## Assignment
Write out each line of the material again, word for word.

## Material for this exercise
□ □ □ □ □ □ □

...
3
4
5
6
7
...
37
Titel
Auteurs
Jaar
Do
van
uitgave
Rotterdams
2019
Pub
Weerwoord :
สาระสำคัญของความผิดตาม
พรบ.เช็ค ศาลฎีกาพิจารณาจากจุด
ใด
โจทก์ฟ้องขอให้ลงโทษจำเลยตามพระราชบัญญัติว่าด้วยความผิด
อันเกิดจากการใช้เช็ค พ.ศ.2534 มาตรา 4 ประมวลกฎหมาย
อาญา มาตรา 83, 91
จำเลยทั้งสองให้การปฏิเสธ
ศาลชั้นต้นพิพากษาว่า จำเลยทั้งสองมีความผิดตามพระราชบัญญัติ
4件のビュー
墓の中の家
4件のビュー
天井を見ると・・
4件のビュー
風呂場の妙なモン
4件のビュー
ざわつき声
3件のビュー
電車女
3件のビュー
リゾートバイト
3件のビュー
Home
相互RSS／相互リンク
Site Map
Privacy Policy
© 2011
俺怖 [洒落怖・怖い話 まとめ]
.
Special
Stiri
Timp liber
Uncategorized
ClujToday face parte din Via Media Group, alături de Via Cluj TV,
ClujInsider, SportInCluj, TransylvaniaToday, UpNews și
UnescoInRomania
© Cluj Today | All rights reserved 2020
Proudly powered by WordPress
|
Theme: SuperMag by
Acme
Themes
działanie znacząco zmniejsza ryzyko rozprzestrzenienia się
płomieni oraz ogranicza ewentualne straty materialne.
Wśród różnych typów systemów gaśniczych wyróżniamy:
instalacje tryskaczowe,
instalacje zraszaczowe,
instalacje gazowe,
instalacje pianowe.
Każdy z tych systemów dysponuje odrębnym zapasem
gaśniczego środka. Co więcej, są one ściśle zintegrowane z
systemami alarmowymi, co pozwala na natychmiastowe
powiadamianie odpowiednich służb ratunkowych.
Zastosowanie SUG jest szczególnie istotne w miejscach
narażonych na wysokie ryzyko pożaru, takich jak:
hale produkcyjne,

□ □ □ □ □ □ □

## Solution
...
3
4
5
6
7
...
37
Titel
Auteurs
Jaar
Do
van
uitgave
Rotterdams
2019
Pub
Weerwoord :
สาระสำคัญของความผิดตาม
พรบ.เช็ค ศาลฎีกาพิจารณาจากจุด
ใด
โจทก์ฟ้องขอให้ลงโทษจำเลยตามพระราชบัญญัติว่าด้วยความผิด
อันเกิดจากการใช้เช็ค พ.ศ.2534 มาตรา 4 ประมวลกฎหมาย
อาญา มาตรา 83, 91
จำเลยทั้งสองให้การปฏิเสธ
ศาลชั้นต้นพิพากษาว่า จำเลยทั้งสองมีความผิดตามพระราชบัญญัติ
4件のビュー
墓の中の家
4件のビュー
天井を見ると・・
4件のビュー
風呂場の妙なモン
4件のビュー
ざわつき声
3件のビュー
電車女
3件のビュー
リゾートバイト
3件のビュー
Home
相互RSS／相互リンク
Site Map
Privacy Policy
© 2011
俺怖 [洒落怖・怖い話 まとめ]
.
Special
Stiri
Timp liber
Uncategorized
ClujToday face parte din Via Media Group, alături de Via Cluj TV,
ClujInsider, SportInCluj, TransylvaniaToday, UpNews și
UnescoInRomania
© Cluj Today | All rights reserved 2020
Proudly powered by WordPress
|
Theme: SuperMag by
Acme
Themes
działanie znacząco zmniejsza ryzyko rozprzestrzenienia się
płomieni oraz ogranicza ewentualne straty materialne.
Wśród różnych typów systemów gaśniczych wyróżniamy:
instalacje tryskaczowe,
instalacje zraszaczowe,
instalacje gazowe,
instalacje pianowe.
Każdy z tych systemów dysponuje odrębnym zapasem
gaśniczego środka. Co więcej, są one ściśle zintegrowane z
systemami alarmowymi, co pozwala na natychmiastowe
powiadamianie odpowiednich służb ratunkowych.
Zastosowanie SUG jest szczególnie istotne w miejscach
narażonych na wysokie ryzyko pożaru, takich jak:
hale produkcyjne,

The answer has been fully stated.